[Peace-discuss] a critique of american medicine and theflexner report
E.Wayne Johnson
ewj at pigs.ag
Sun Apr 18 16:21:43 CDT 2010
actually some people do just what Baker says, going to India for some
surgeries
and to other countries like China for dental care. I know of people who
come back to China to have their teeth fixed and they can save enough money
to pay for their air ticket and get a visit with the family to boot.
I dont agree with every thing the guy says but he makes some interesting
points.
Insurance has indeed led to many abuses. On a couple of occasions members
of my family were requested to have unnecessary and costly examinations and
we were given as a defense, "your insurance will pay for it".
----- Original Message -----
From: "Stuart Levy" <slevy at ncsa.uiuc.edu>
To: "E.Wayne Johnson" <ewj at pigs.ag>
Cc: "peace discuss" <peace-discuss at lists.chambana.net>
Sent: Monday, April 19, 2010 4:58 AM
Subject: Re: [Peace-discuss] a critique of american medicine and theflexner
report
> On Mon, Apr 19, 2010 at 03:51:38AM +0800, E.Wayne Johnson wrote:
>> My contention has long been that one of the primary problems with medical
>> care in the USA is that there are too few providers and that the number
>> of
>> health care providers is held low artificially by the deceit of the AMA.
>> I
>> have suggested a drastic loosening of the standards to promote more
>> providers. There havent been many takers for my notions, but here
>> someone
>> examines the history of medicine and the Flexner report and the fake
>> reform
>> of Obama and Co.
>>
>> http://mises.org/daily/4276
>
> Actually, economist Dean Baker agrees with you on this -- at least that
> US medical providers are deliberately being kept scarce, and that
> this raises the cost of medical care.
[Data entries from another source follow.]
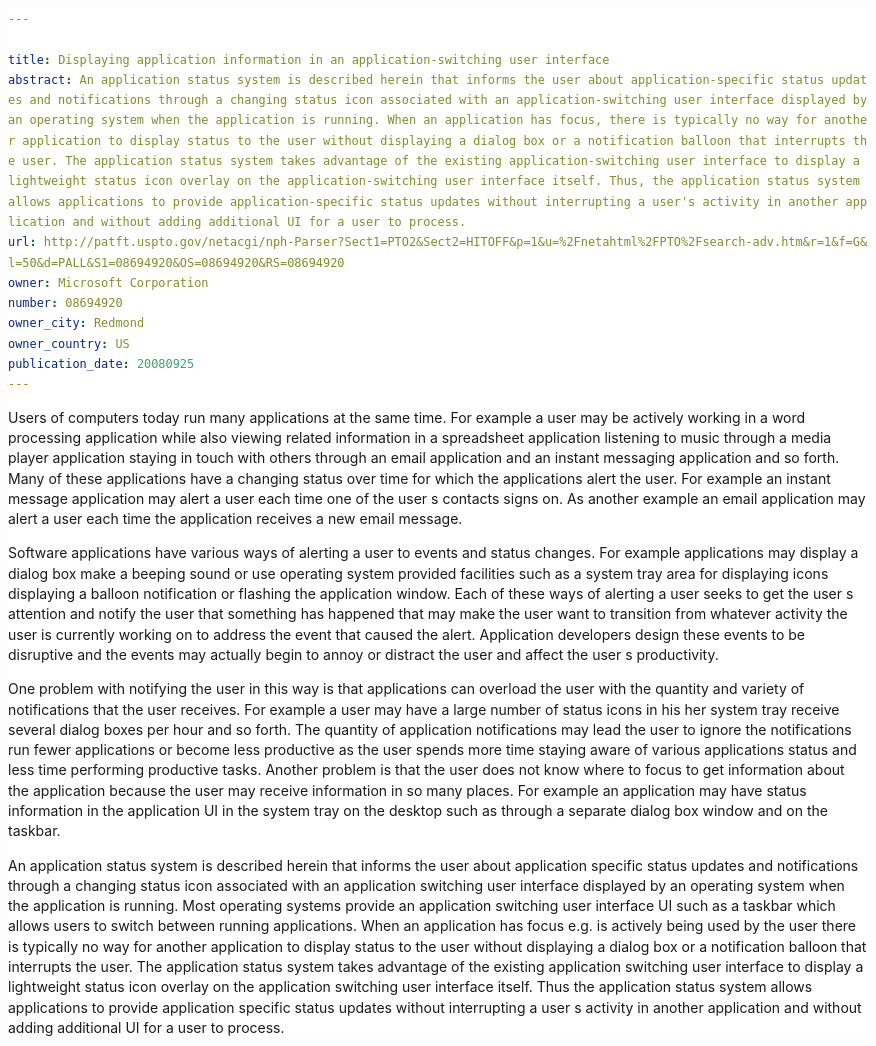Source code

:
 ```yaml
---

title: Displaying application information in an application-switching user interface
abstract: An application status system is described herein that informs the user about application-specific status updates and notifications through a changing status icon associated with an application-switching user interface displayed by an operating system when the application is running. When an application has focus, there is typically no way for another application to display status to the user without displaying a dialog box or a notification balloon that interrupts the user. The application status system takes advantage of the existing application-switching user interface to display a lightweight status icon overlay on the application-switching user interface itself. Thus, the application status system allows applications to provide application-specific status updates without interrupting a user's activity in another application and without adding additional UI for a user to process.
url: http://patft.uspto.gov/netacgi/nph-Parser?Sect1=PTO2&Sect2=HITOFF&p=1&u=%2Fnetahtml%2FPTO%2Fsearch-adv.htm&r=1&f=G&l=50&d=PALL&S1=08694920&OS=08694920&RS=08694920
owner: Microsoft Corporation
number: 08694920
owner_city: Redmond
owner_country: US
publication_date: 20080925
---
```

Users of computers today run many applications at the same time. For example a user may be actively working in a word processing application while also viewing related information in a spreadsheet application listening to music through a media player application staying in touch with others through an email application and an instant messaging application and so forth. Many of these applications have a changing status over time for which the applications alert the user. For example an instant message application may alert a user each time one of the user s contacts signs on. As another example an email application may alert a user each time the application receives a new email message.

Software applications have various ways of alerting a user to events and status changes. For example applications may display a dialog box make a beeping sound or use operating system provided facilities such as a system tray area for displaying icons displaying a balloon notification or flashing the application window. Each of these ways of alerting a user seeks to get the user s attention and notify the user that something has happened that may make the user want to transition from whatever activity the user is currently working on to address the event that caused the alert. Application developers design these events to be disruptive and the events may actually begin to annoy or distract the user and affect the user s productivity.

One problem with notifying the user in this way is that applications can overload the user with the quantity and variety of notifications that the user receives. For example a user may have a large number of status icons in his her system tray receive several dialog boxes per hour and so forth. The quantity of application notifications may lead the user to ignore the notifications run fewer applications or become less productive as the user spends more time staying aware of various applications status and less time performing productive tasks. Another problem is that the user does not know where to focus to get information about the application because the user may receive information in so many places. For example an application may have status information in the application UI in the system tray on the desktop such as through a separate dialog box window and on the taskbar.

An application status system is described herein that informs the user about application specific status updates and notifications through a changing status icon associated with an application switching user interface displayed by an operating system when the application is running. Most operating systems provide an application switching user interface UI such as a taskbar which allows users to switch between running applications. When an application has focus e.g. is actively being used by the user there is typically no way for another application to display status to the user without displaying a dialog box or a notification balloon that interrupts the user. The application status system takes advantage of the existing application switching user interface to display a lightweight status icon overlay on the application switching user interface itself. Thus the application status system allows applications to provide application specific status updates without interrupting a user s activity in another application and without adding additional UI for a user to process.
He's said a number of times
> that any consistent supporter of free trade should oppose this highly
> protectionist policy.
>
> Baker also promotes medical tourism as a way to provide competition
> to the overpriced US system, though I'm uneasy with this.
> It seems as though it would entice medical tourist destinations'
> providers to flock to (likely better-paying) private tourist clinics,
> at the expense of their own domestic medical systems.
>
>
> There are some pretty half-baked things in this Mises article though.
> For-profit hospitals have better incentives than nonprofit ones
> to control costs? Not in our system, where costs and effectiveness
> are not transparent. Insurance of routine procedures leads to
> overuse of services? Has the author never heard of the effectiveness
> of preventive care, or the value of public health measures?